United States Department of Agriculture

Agricultural Research Service

Title: Fate of Fumonisin in Maize During Nixtamalization and Tortilla Production by Mayan Communities in Guatemala

Authors
item Riley, Ronald
item Palencia, Edwin - INCAP, GUATEMALA
item Torres, Olga - INCAP, GUATEMALA
item Hagler, Winston - POUL SCI, NCSU, RALEIGH
item Meredith, Filmore
item Williams, Lonnie

Submitted to: Toxicologist
Publication Type: Abstract Only
Publication Acceptance Date: March 1, 2003
Publication Date: March 21, 2003
Citation: Riley, R.T., Palencia, E., Torres, O., Hagler, W., Meredith, F.I., Williams, L.D. 2003. FATE OF FUMONISIN IN MAIZE DURING NIXTAMALIZATION AND TORTILLA PRODUCTION BY MAYAN COMMUNITIES IN GUATEMALA. Toxicological Sciences. 77:253.

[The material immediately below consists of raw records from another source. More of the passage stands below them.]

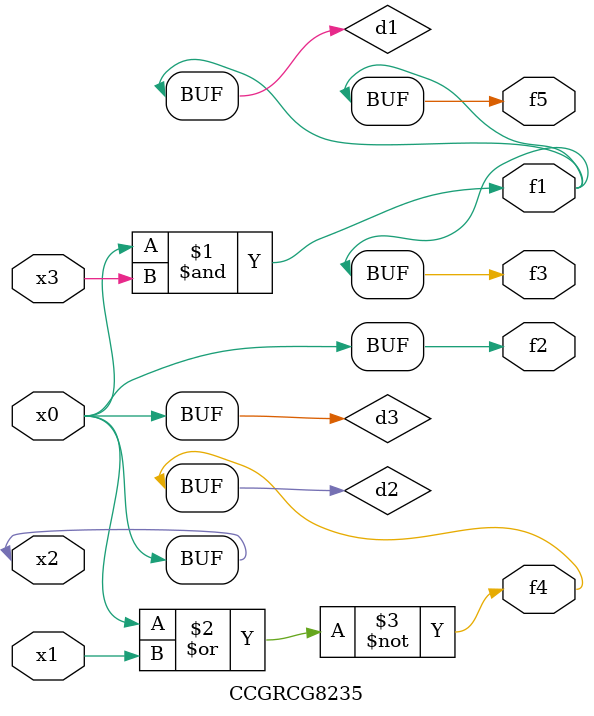
<source format=v>
module CCGRCG8235(
	input x0, x1, x2, x3,
	output f1, f2, f3, f4, f5
);

	wire d1, d2, d3;

	and (d1, x2, x3);
	nor (d2, x0, x1);
	buf (d3, x0, x2);
	assign f1 = d1;
	assign f2 = d3;
	assign f3 = d1;
	assign f4 = d2;
	assign f5 = d1;
endmodule

</source>
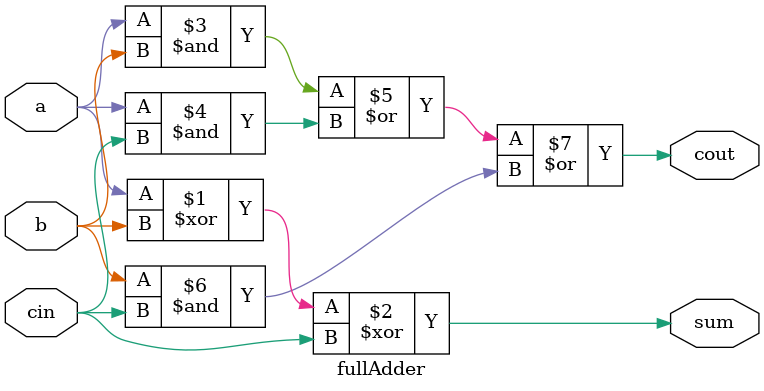
<source format=v>
module fullAdder(cin, a, b, cout, sum);

	input cin, a, b;
	output cout, sum;
	
	assign sum = a^b^cin;
	assign cout = (a&b)|(a&cin)|(b&cin);

endmodule

</source>
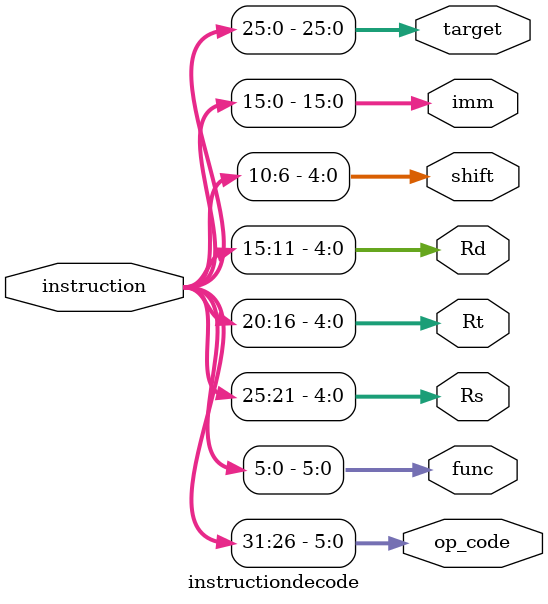
<source format=v>
/*
	Instruction decode module
*/

module instructiondecode(

	input [31:0]	instruction,
	output [5:0]	op_code, func,
	output [4:0]	Rs, Rt, Rd,
	output [4:0]	shift,
	output [15:0]	imm,
	output [25:0]	target
);

	// R-, I-, J-Type instructions
	assign op_code = instruction[31:26];

	// R- and I- Type instructions
	assign Rs = instruction[25:21];
	assign Rt = instruction[20:16];

	// R-Type instructions
	assign Rd = instruction[15:11];
	assign shift = instruction[10:6];
	assign func = instruction[5:0];

	// I-Type instructions
	assign imm = instruction[15:0];

	// J-Type instructions
	assign target = instruction[25:0];

endmodule
</source>
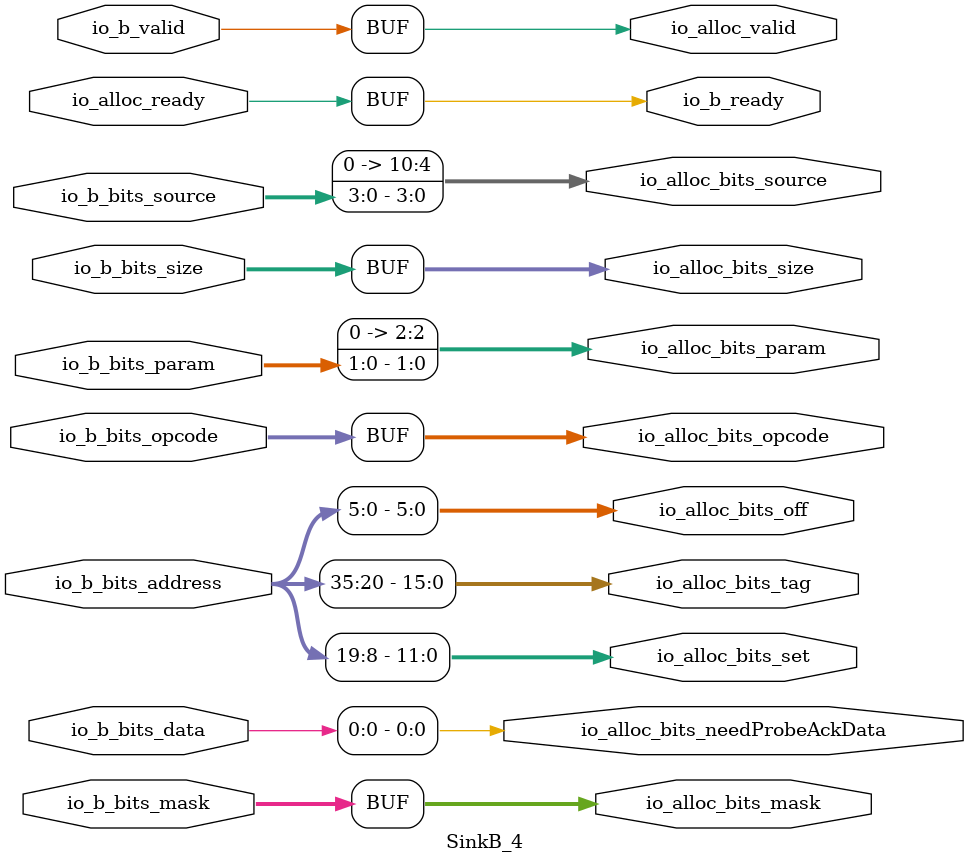
<source format=sv>
`ifndef RANDOMIZE
  `ifdef RANDOMIZE_MEM_INIT
    `define RANDOMIZE
  `endif // RANDOMIZE_MEM_INIT
`endif // not def RANDOMIZE
`ifndef RANDOMIZE
  `ifdef RANDOMIZE_REG_INIT
    `define RANDOMIZE
  `endif // RANDOMIZE_REG_INIT
`endif // not def RANDOMIZE

`ifndef RANDOM
  `define RANDOM $random
`endif // not def RANDOM

// Users can define INIT_RANDOM as general code that gets injected into the
// initializer block for modules with registers.
`ifndef INIT_RANDOM
  `define INIT_RANDOM
`endif // not def INIT_RANDOM

// If using random initialization, you can also define RANDOMIZE_DELAY to
// customize the delay used, otherwise 0.002 is used.
`ifndef RANDOMIZE_DELAY
  `define RANDOMIZE_DELAY 0.002
`endif // not def RANDOMIZE_DELAY

// Define INIT_RANDOM_PROLOG_ for use in our modules below.
`ifndef INIT_RANDOM_PROLOG_
  `ifdef RANDOMIZE
    `ifdef VERILATOR
      `define INIT_RANDOM_PROLOG_ `INIT_RANDOM
    `else  // VERILATOR
      `define INIT_RANDOM_PROLOG_ `INIT_RANDOM #`RANDOMIZE_DELAY begin end
    `endif // VERILATOR
  `else  // RANDOMIZE
    `define INIT_RANDOM_PROLOG_
  `endif // RANDOMIZE
`endif // not def INIT_RANDOM_PROLOG_

// Include register initializers in init blocks unless synthesis is set
`ifndef SYNTHESIS
  `ifndef ENABLE_INITIAL_REG_
    `define ENABLE_INITIAL_REG_
  `endif // not def ENABLE_INITIAL_REG_
`endif // not def SYNTHESIS

// Include rmemory initializers in init blocks unless synthesis is set
`ifndef SYNTHESIS
  `ifndef ENABLE_INITIAL_MEM_
    `define ENABLE_INITIAL_MEM_
  `endif // not def ENABLE_INITIAL_MEM_
`endif // not def SYNTHESIS

module SinkB_4(
  output         io_b_ready,
  input          io_b_valid,
  input  [2:0]   io_b_bits_opcode,
  input  [1:0]   io_b_bits_param,
  input  [2:0]   io_b_bits_size,
  input  [3:0]   io_b_bits_source,
  input  [35:0]  io_b_bits_address,
  input  [31:0]  io_b_bits_mask,
  input  [255:0] io_b_bits_data,
  input          io_alloc_ready,
  output         io_alloc_valid,
  output [2:0]   io_alloc_bits_opcode,
  output [2:0]   io_alloc_bits_param,
  output [2:0]   io_alloc_bits_size,
  output [10:0]  io_alloc_bits_source,
  output [11:0]  io_alloc_bits_set,
  output [15:0]  io_alloc_bits_tag,
  output [5:0]   io_alloc_bits_off,
  output [31:0]  io_alloc_bits_mask,
  output         io_alloc_bits_needProbeAckData
);

  assign io_b_ready = io_alloc_ready;
  assign io_alloc_valid = io_b_valid;
  assign io_alloc_bits_opcode = io_b_bits_opcode;
  assign io_alloc_bits_param = {1'h0, io_b_bits_param};
  assign io_alloc_bits_size = io_b_bits_size;
  assign io_alloc_bits_source = {7'h0, io_b_bits_source};
  assign io_alloc_bits_set = io_b_bits_address[19:8];
  assign io_alloc_bits_tag = io_b_bits_address[35:20];
  assign io_alloc_bits_off = io_b_bits_address[5:0];
  assign io_alloc_bits_mask = io_b_bits_mask;
  assign io_alloc_bits_needProbeAckData = io_b_bits_data[0];
endmodule


</source>
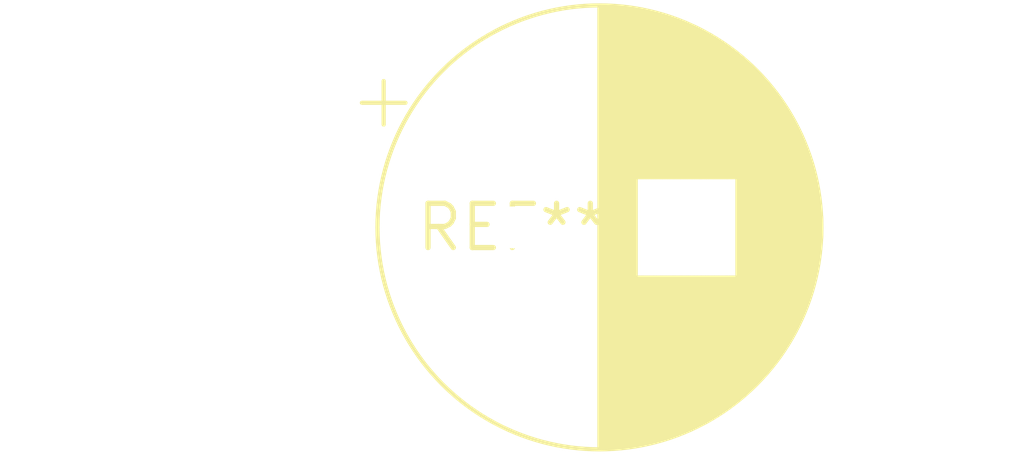
<source format=kicad_pcb>
(kicad_pcb (version 20240108) (generator pcbnew)

  (general
    (thickness 1.6)
  )

  (paper "A4")
  (layers
    (0 "F.Cu" signal)
    (31 "B.Cu" signal)
    (32 "B.Adhes" user "B.Adhesive")
    (33 "F.Adhes" user "F.Adhesive")
    (34 "B.Paste" user)
    (35 "F.Paste" user)
    (36 "B.SilkS" user "B.Silkscreen")
    (37 "F.SilkS" user "F.Silkscreen")
    (38 "B.Mask" user)
    (39 "F.Mask" user)
    (40 "Dwgs.User" user "User.Drawings")
    (41 "Cmts.User" user "User.Comments")
    (42 "Eco1.User" user "User.Eco1")
    (43 "Eco2.User" user "User.Eco2")
    (44 "Edge.Cuts" user)
    (45 "Margin" user)
    (46 "B.CrtYd" user "B.Courtyard")
    (47 "F.CrtYd" user "F.Courtyard")
    (48 "B.Fab" user)
    (49 "F.Fab" user)
    (50 "User.1" user)
    (51 "User.2" user)
    (52 "User.3" user)
    (53 "User.4" user)
    (54 "User.5" user)
    (55 "User.6" user)
    (56 "User.7" user)
    (57 "User.8" user)
    (58 "User.9" user)
  )

  (setup
    (pad_to_mask_clearance 0)
    (pcbplotparams
      (layerselection 0x00010fc_ffffffff)
      (plot_on_all_layers_selection 0x0000000_00000000)
      (disableapertmacros false)
      (usegerberextensions false)
      (usegerberattributes false)
      (usegerberadvancedattributes false)
      (creategerberjobfile false)
      (dashed_line_dash_ratio 12.000000)
      (dashed_line_gap_ratio 3.000000)
      (svgprecision 4)
      (plotframeref false)
      (viasonmask false)
      (mode 1)
      (useauxorigin false)
      (hpglpennumber 1)
      (hpglpenspeed 20)
      (hpglpendiameter 15.000000)
      (dxfpolygonmode false)
      (dxfimperialunits false)
      (dxfusepcbnewfont false)
      (psnegative false)
      (psa4output false)
      (plotreference false)
      (plotvalue false)
      (plotinvisibletext false)
      (sketchpadsonfab false)
      (subtractmaskfromsilk false)
      (outputformat 1)
      (mirror false)
      (drillshape 1)
      (scaleselection 1)
      (outputdirectory "")
    )
  )

  (net 0 "")

  (footprint "CP_Radial_D12.5mm_P5.00mm" (layer "F.Cu") (at 0 0))

)

</source>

Interpretive Summary: Abstract only

Technical Abstract: Fumonisin B1 (FB1) is a carcinogenic mycotoxin found in maize. In the preparation of tortillas, maize is boiled in a lime solution, which hydrolyzes at least a portion of the FB1 to the aminopentol backbone (HFB1). The alkali processing of maize (nixtamalization), when conducted in a laboratory or commmercial setting, reduces the total fumonisin content. The purpose of the present study was to 1) determine if the traditional method of nixtamalization as practiced by rural Kaqchikel-speaking Mayan communities in Guatemala reduces the level of fumonisins in tortillas produced from fumonisin-contaminated maize, and 2) determine the steps in the traditional process where reduction in fumonisin levels is most likely to occur. Analysis of cooked tortillas prepared by the Mayan traditional process revealed detectable amounts of FB1, FB2 and FB3 and their hydrolyzed counterparts. There was approximately equal molar amounts of FB1 and HFB1 in the cooked tortillas but the total amount of FB1 plus HFB1 was reduced approximately 60% compared to that originally in the uncooked maize. The total FB1 plus HFB1 in the lime-water used to cook the maize and water washes of the nixtamalized maize accounted for approximately 50% of the total FB1 in the uncooked maize. The amount of HFB1 in lime-water after steeping was much greater than FB1. A total of 11% of the FB1 in the uncooked maize was accounted for in the combined water washes (3). The three fractions (tortillas, lime-water and washes) together accounted for 94% of the FB1 originally in the uncooked maize. These results show that the traditional Mayan method of nixtamalization reduces the total fumonisins in the final product and that the majority of the lost fumonisins are found in the alkali steep water; findings that are similar to that of studies conducted using commercial or non-traditional methods of nixtamalization.